▸ **The problem**
From the listing below, copy every line with the word "utilizada".

▸ **Exercise data**

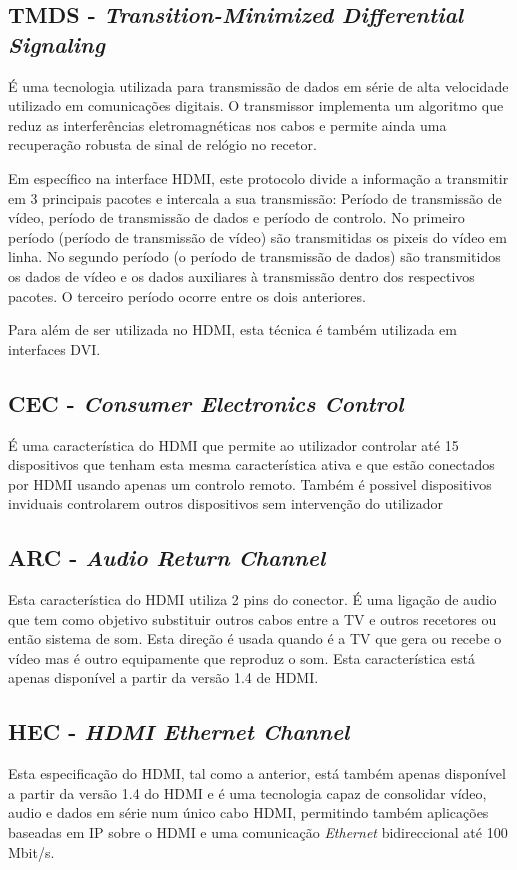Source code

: \subsection{TMDS - \textit{Transition-Minimized Differential Signaling} } \label{batik} 
É uma tecnologia utilizada para transmissão de dados em série de alta velocidade utilizado em comunicações digitais. O transmissor implementa um algoritmo que reduz as interferências eletromagnéticas nos cabos e permite ainda uma recuperação robusta de sinal de relógio no recetor. 

Em específico na interface HDMI, este protocolo divide a informação a transmitir em 3 principais pacotes e intercala a sua transmissão: Período de transmissão de vídeo, período de transmissão de dados e período de controlo. No primeiro período (período de transmissão de vídeo) são transmitidas os pixeis do vídeo em linha. No segundo período (o período de transmissão de dados) são transmitidos os dados de vídeo e os dados auxiliares à transmissão dentro dos respectivos pacotes. O terceiro período ocorre entre os dois anteriores. 

Para além de ser utilizada no HDMI, esta técnica é também utilizada em interfaces DVI.
\subsection{CEC - \textit{Consumer Electronics Control} } \label{batik} 
É uma característica do HDMI que permite ao utilizador controlar até 15 dispositivos que tenham esta mesma característica ativa e que estão conectados por HDMI usando apenas um controlo remoto. Também é possivel dispositivos inviduais controlarem outros dispositivos sem intervenção do utilizador

\subsection{ARC - \textit{Audio Return Channel}  } \label{batik} 
Esta característica do HDMI utiliza 2 pins do conector. É uma ligação de audio que tem como objetivo substituir outros cabos entre a TV e outros recetores ou então sistema de som. Esta direção é usada quando é a TV que gera ou recebe o vídeo mas é outro equipamente que reproduz o som. Esta característica está apenas disponível a partir da versão 1.4 de HDMI.

\subsection{HEC - \textit{HDMI Ethernet Channel}  } \label{batik} 
Esta especificação do HDMI, tal como a anterior, está também apenas disponível a partir da versão 1.4 do HDMI e é uma tecnologia capaz de consolidar vídeo, audio e dados em série num único cabo HDMI, permitindo também aplicações baseadas em IP sobre o HDMI e uma comunicação \textit{Ethernet} bidireccional até 100 Mbit/s.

▸ **Answer to the problem**
É uma tecnologia utilizada para transmissão de dados em série de alta velocidade utilizado em comunicações digitais. O transmissor implementa um algoritmo que reduz as interferências eletromagnéticas nos cabos e permite ainda uma recuperação robusta de sinal de relógio no recetor. 
Para além de ser utilizada no HDMI, esta técnica é também utilizada em interfaces DVI.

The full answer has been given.